Fatih, futbolu bana tercih eder

Güncelleme Tarihi:

Fatih, futbolu bana tercih eder
Oluşturulma Tarihi: Mayıs 11, 1998 00:00

Haberin Devamı

Fulya Terim: ‘Adanalı erkekler için kadın kutsaldır ama’

‘‘Aslında kocam kendisine sorulsa mutlaka ilk tercihim karım, sonra çocuklarım sonra futbol’’ diyecektir diyor Fulya Terim ve devam ediyor, ‘‘Ama kesinlikle yalan söyleyecektir! Doğrusu bu değildir. Fatih için doğrusu: Önce futbol, sonra çocukları, sonra ben!’’. Fulya Terim, son derece zeki Allah için çok harbi ve komik bir kadın.
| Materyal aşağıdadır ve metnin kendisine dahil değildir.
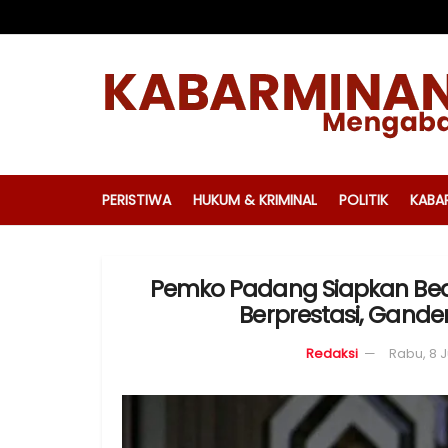
PERISTIWA
HUKUM & KRIMINAL
POLITIK
KABA
Pemko Padang Siapkan Beas
Berprestasi, Gand
Redaksi
Rabu, 8 J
Kocasına kalırsa, ‘‘harcanıyor’’. Çünkü o kocasına göre ‘‘tiyatrocu’’ olacak kadın.

Hiç utanmadan sıkılmadan herkesin taklidini yapabiliyor.

Yukarıda okuduğunuz gibi bir diğer özelliği de

‘‘hiper-realist’’ olması!

Bunu en iyi kadınlar anlar...

İlkokuldan sonra İsviçre'ye okumaya gidiyor, babası ölünce geri dönmek zorunda kalıyor ve günün birinde Adanalı bir futbolcuyla, camdan cama flört ederek, 6 yıl sonra ‘‘başını bağlıyor’’. Evlilik sırasında da Adanalı bir erkekle evlilğin ne demek olduğunu anlıyor!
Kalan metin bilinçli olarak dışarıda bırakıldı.